Piotr sentía clavársele en la espalda las miradas de los hombres y las mujeres que murmuraban en las otras mesas. La hostilidad entre la gente del pueblo y los que llevaban uniformes soviéticos o polacos era casi tangible.
—Eran del pueblo vecino —decía Julián— y antes habían tenido una tienda. Cada dos o tres días, al atardecer, salía el hijo en busca de víveres que le proporcionaban los campesinos amigos suyos. Era un convenio entre ellos. Lo peor era el invierno, por las huellas de la nieve. A mi llegada hacía ya un año que vivían allí. Se esforzaban en acumular provisiones para no verse obligados a salir el invierno siguiente. De modo que una persona más les estropeaba todos los cálculos.
—La nieve es mala cosa. —Piotr revolvía los posos en el fondo de la taza—. Yo lo sé muy bien.
—Me quedé un mes con ellos. Después, el hijo se enteró en el pueblo de que un destacamento de guerrilleros rojos atravesaba el bosque cercano. Eran evadidos soviéticos, judíos, algunos chicos de las ciudades, un poco de todo. Los había reunido la pura casualidad. Yo no sabía si me decían la verdad o si habían inventado una historia para librarse de mí. De todos modos, me marché. Me dieron víveres y me indicaron el camino. Y, en efecto, encontré el destacamento de que me hablaron. Me trataron con mucho respeto por ser un intelectual. Les edité un boletín con multicopista.
Piotr quería decir algo del Julián Halpern de antaño, el adversario de Hegel; pero antes de abrir la boca, comprendió que era un absurdo resucitar aquello. Se limitó, pues, a reconocer los hechos, con el mismo espíritu con que se reconoce el tiempo que hace:
—Así que estamos de este lado. Pronto estaremos en Varsovia.

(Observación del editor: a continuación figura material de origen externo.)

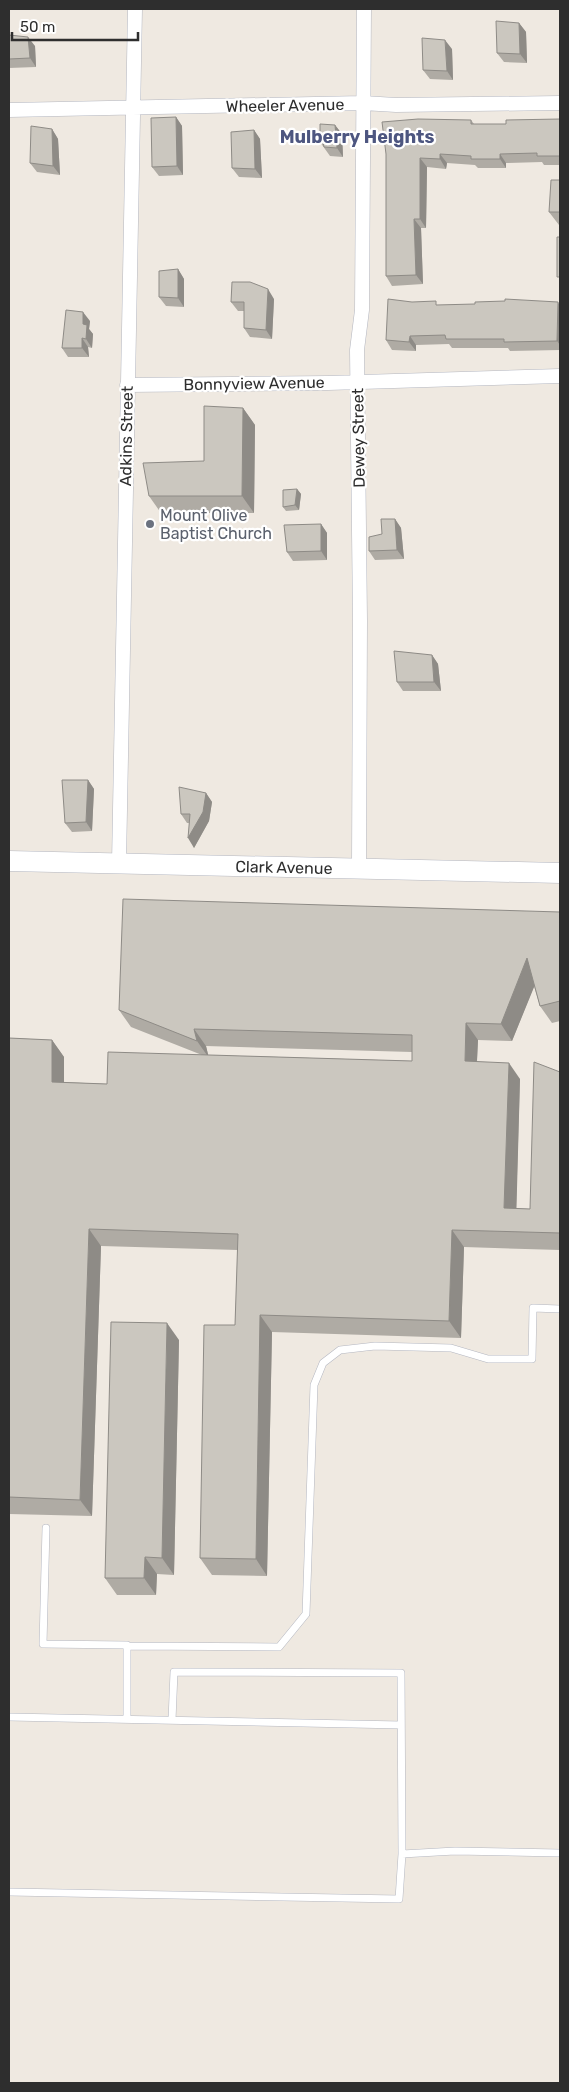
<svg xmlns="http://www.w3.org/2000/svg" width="569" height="2092" font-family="Rubik,sans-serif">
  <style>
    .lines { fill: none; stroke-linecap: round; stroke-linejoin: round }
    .lane-casing { stroke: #b4b7c1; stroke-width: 8 }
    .street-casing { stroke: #b4b7c1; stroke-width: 15 }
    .secondary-casing { stroke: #b4b7c1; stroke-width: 21 }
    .lane { stroke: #fff; stroke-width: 7 }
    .street { stroke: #fff; stroke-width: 14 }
    .secondary { stroke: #fff; stroke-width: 20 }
    .wall { fill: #afaba4; fill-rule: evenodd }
    .shaded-wall { fill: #8e8b86 }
    .building { fill: #cbc7bf; stroke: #8e8b86 }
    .worship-dot { fill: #6b7280; stroke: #fff; stroke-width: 2 }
    .labels { text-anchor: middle; stroke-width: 4.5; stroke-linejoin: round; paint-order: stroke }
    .street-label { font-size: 16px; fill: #2e2e2e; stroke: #fff }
    .worship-label { font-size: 16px; fill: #5b616d; stroke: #fff; text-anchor: start }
    .neighbourhood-label { font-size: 18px; font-weight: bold; fill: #4d5680; stroke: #fff }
  </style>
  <rect width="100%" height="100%" fill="#efe9e1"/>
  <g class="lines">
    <defs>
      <path id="lane" d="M 46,1528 L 43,1644 L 127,1645 L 127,1719
        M 127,1646 L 279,1647 L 306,1614 L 314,1385 L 323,1363 L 340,1350 L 375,1346 L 451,1348 L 488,1359 L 532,1359 L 533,1308 L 560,1309
        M 9,1717 L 401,1725
        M 402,1854 L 455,1851 L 560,1853
        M 9,1892 L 399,1899 L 402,1854 L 401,1673 L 174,1672 L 172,1720"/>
      <path id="street" d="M 9,110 L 363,103 L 396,105 L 560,103
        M 127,385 L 328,383 L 560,376
        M 119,863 L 135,9
        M 359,868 L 360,621 L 357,350 L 362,310 L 364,9"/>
      <g id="secondary">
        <path id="s1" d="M 9,861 L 560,873"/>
      </g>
    </defs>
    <!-- lane casing -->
    <use href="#lane" class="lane-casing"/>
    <!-- street casing -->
    <use href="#street" class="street-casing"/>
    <!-- secondary casing -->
    <use href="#secondary" class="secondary-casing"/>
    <!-- lane -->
    <use href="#lane" class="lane"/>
    <!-- street -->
    <use href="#street" class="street"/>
    <!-- secondary -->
    <use href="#secondary" class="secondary"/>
  </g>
  <!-- wall -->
  <path class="wall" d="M 519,23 L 526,32 L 527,63 L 504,62 L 497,53 Z
    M 9,35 L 35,46 L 36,67 L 9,68 Z
    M 452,49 L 453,80 L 430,79 L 423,70 Z
    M 176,117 L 182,126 L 183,175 L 159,176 L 152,167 Z
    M 560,119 L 560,165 L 544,165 L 542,162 L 506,163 L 506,168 L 478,168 L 475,165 L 447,163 L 446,169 L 427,167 L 426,228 L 421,228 L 423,284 L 392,286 L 386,276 L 386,154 L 471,120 L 474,124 L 506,124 Z
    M 335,125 L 342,134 L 343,157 L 330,156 L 320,142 Z
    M 52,129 L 58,139 L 60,175 L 37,172 L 30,163 Z
    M 254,130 L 260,139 L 262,178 L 239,177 L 232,168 Z
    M 560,180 L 560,225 L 559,225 L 549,212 Z
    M 178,269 L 184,279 L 184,307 L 166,306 L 159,297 Z
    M 274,299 L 272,339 L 250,337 L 244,328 L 244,311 L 238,311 L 231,302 Z
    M 439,305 L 560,306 L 560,350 L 510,351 L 508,348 L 452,348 L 449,344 L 416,345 L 416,351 L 392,350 L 386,340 Z
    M 90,321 L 89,329 L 93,334 L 92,348 L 88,347 L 89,357 L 68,357 L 62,348 Z
    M 243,408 L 255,425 L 254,513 L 161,513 L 149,496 L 204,461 Z
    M 297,489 L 301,494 L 299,510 L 286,511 L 283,507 Z
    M 395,519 L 401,528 L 404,559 L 375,560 L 369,551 Z
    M 321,524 L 327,533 L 327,560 L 293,561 L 287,552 Z
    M 432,655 L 438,664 L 441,691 L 403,691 L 397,682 Z
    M 88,780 L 94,789 L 92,831 L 72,832 L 65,823 Z
    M 206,793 L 212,802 L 209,821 L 194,848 L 189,823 L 187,823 L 181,814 Z
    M 560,912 L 560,1021 L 552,1023 L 540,1006 L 534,986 L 512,1041 L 478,1040 L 477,1062 L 520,1079 L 516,1208 L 530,1209 L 560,1072 L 560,1250 L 464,1247 L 461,1338 L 272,1332 L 267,1576 L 212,1575 L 200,1558 L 235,1325 L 238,1250 L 101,1246 L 92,1516 L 9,1514 L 9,1038 L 52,1040 L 64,1057 L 64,1082 L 107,1084 L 202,1055 L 131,1027 L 119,1010 ZM 206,1046 L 412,1052 L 412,1061 L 208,1055 Z
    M 179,1340 L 174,1575 L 157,1574 L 156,1595 L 117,1595 L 105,1578 Z"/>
  <!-- shaded-wall -->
  <path class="shaded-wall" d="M 519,23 L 526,32 L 527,63 L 520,54 Z
    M 28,37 L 35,46 L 36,67 L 30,58 Z
    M 445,40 L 452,49 L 453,80 L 447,71 Z
    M 176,117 L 182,126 L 183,175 L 177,166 Z
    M 335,125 L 342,134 L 343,157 L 337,148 Z
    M 52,129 L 58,139 L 60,175 L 53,166 Z
    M 254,130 L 260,139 L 262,178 L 255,169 Z
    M 440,154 L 447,163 L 446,169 L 440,159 Z
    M 500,154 L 506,163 L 506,168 L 500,159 Z
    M 420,158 L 427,167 L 426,228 L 420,219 Z
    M 414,219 L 421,228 L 423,284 L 416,275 Z
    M 178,269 L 184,279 L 184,307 L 178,298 Z
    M 268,289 L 274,299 L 272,339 L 266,330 Z
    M 558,302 L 560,306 L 560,345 L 557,341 Z
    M 83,312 L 90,321 L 89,329 L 93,334 L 92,348 L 86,339 L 83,324 Z
    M 410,336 L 416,345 L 416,351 L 409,342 Z
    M 82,338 L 88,347 L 89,357 L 82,348 Z
    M 243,408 L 255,425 L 254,513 L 242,496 Z
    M 297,489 L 301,494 L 299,510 L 295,505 Z
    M 395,519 L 401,528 L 404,559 L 397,550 Z
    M 321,524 L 327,533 L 327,560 L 321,551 Z
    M 432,655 L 438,664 L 441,691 L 434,682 Z
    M 88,780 L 94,789 L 92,831 L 86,822 Z
    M 206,793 L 212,802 L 209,821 L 194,848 L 188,838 Z
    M 527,958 L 539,975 L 512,1041 L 501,1024 Z
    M 466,1023 L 478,1040 L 476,1078 L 465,1061 Z
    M 194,1029 L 206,1046 L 209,1058 L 197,1041 Z
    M 52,1040 L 64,1057 L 64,1099 L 52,1082 Z
    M 509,1063 L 520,1079 L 516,1225 L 504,1208 Z
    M 89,1229 L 101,1246 L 92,1516 L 80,1500 Z
    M 452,1230 L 464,1247 L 461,1338 L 449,1321 Z
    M 260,1315 L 272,1332 L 267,1576 L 256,1559 Z
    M 167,1323 L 179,1340 L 174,1575 L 162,1558 Z
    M 145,1557 L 157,1574 L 156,1595 L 144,1578 Z"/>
  <!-- building -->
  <path class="building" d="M 496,21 L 519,23 L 520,54 L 497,53 Z
    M 9,35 L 28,37 L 30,58 L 9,59 Z
    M 422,38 L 445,40 L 447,71 L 423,70 Z
    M 176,117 L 177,166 L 152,167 L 151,118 Z
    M 418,119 L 471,120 L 471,124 L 506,124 L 506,120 L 560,119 L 560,156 L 537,156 L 537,153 L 500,154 L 500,159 L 471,159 L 471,156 L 440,154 L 440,159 L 420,158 L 420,219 L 414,219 L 416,275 L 386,276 L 386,154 L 382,122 Z
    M 320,124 L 335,125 L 337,148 L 324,147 L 323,142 L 320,142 Z
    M 31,126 L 52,129 L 53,166 L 30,163 Z
    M 254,130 L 255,169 L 232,168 L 231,132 Z
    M 551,180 L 560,180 L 560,212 L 549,212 Z
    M 557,237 L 560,237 L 560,277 L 557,277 Z
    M 178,269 L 178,298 L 159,297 L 159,271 Z
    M 232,282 L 250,282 L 268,289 L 266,330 L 244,328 L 244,302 L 231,302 Z
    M 388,299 L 412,302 L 436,301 L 436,305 L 475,304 L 475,302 L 505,301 L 505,299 L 558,302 L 557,341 L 504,342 L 504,339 L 446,339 L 445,335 L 410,336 L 409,342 L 386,340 Z
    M 66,310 L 83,312 L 83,324 L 87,325 L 86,339 L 82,338 L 82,348 L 62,348 Z
    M 204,406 L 243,408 L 242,496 L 149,496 L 143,463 L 204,461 Z
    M 297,489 L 295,505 L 283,507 L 283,490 Z
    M 381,519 L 395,519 L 397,550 L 369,551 L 369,537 L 382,534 Z
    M 321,524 L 321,551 L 287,552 L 284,525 Z
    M 394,651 L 432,655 L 434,682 L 397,682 Z
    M 62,780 L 88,780 L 86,822 L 65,823 Z
    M 179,787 L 206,793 L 203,812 L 188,838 L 190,814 L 181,814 Z
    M 123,899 L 560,912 L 560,1001 L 540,1006 L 527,958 L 501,1024 L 466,1023 L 465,1061 L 509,1063 L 504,1208 L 530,1209 L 534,1062 L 560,1072 L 560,1233 L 452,1230 L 449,1321 L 260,1315 L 256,1559 L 200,1558 L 204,1325 L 235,1325 L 238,1234 L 89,1229 L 80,1500 L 9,1497 L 9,1038 L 52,1040 L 52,1082 L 107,1084 L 108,1052 L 412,1061 L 412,1035 L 194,1029 L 197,1041 L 119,1010 Z
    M 111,1322 L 167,1323 L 162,1558 L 145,1557 L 144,1578 L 105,1578 Z"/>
  <!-- markers -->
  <circle class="worship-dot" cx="150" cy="524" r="5"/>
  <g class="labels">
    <!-- street labels -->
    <g class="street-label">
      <text transform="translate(285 105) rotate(-1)" y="6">Wheeler Avenue</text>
      <text transform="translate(254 383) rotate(-1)" y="6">Bonnyview Avenue</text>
      <text transform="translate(126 436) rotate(-89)" y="6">Adkins Street</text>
      <text transform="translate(358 438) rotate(-91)" y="6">Dewey Street</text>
      <text dy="6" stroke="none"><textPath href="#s1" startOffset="275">Clark Avenue</textPath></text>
    </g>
    <!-- worship labels -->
    <g class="worship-label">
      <text x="160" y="521">Mount Olive<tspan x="160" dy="18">Baptist Church</tspan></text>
    </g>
    <!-- neighbourhood labels -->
    <g class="neighbourhood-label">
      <text x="357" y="143">Mulberry Heights</text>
    </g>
  </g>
  <!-- border -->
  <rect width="569" height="2092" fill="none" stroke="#2e2e2e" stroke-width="20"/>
  <!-- scale -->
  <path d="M12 32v8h126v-8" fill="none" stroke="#2e2e2e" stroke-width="2.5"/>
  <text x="20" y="32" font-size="15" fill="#2e2e2e" stroke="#ffffff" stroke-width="4" paint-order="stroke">50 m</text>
</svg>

—Los de allí y los de aquí —dijo Julián trazando un círculo con la mano—, ¿sabes lo que piensan en este pueblo, tan cerca de Maidanek, donde yacen cientos de miles de gafas, cepillos de dientes y juguetes? Cada juguete es un niño que han matado los alemanes. Pues piensan que, bien mirado, esta matanza supone para ellos una ventaja: la eliminación de los judíos.
—Sí. No creas que voy a defenderlos; sin embargo, es preciso que sepas lo que ha sucedido en Ucrania. Sí, allá entre los soviets. Cuando llegaron los alemanes, no se libró ni un solo judío. No podría haberse salvado ni por casualidad, Eran ellos, los rusos, quienes los entregaban a todos. El Estado soviético se libraba de los judíos. ¿Comprendes de verdad cuáles son las fuerzas que están ahora en juego? —preguntó Piotr.
—Lo único que comprendo es que nada puede ser distinto de como es.
Julián añadió con amargura:
—Esos perros charlatanes… Me refiero a los que están en Inglaterra. Pasarán los años y esos polacos serán devorados por sus propias mentiras. Editarán dos revistas que lucharán una contra otra. Por ejemplo: La Abeja de Londres y La Avispa de Escocia. No harán nada más hasta que se mueran.
—¿Y tú, Julián, qué ideas tienes respecto de este mundo nuevo?
—Lo peor es que nadie escoge la época en que ha de nacer. Ni las costumbres que debe aceptar. Incluso los que no soportan el avión no pueden viajar en diligencia.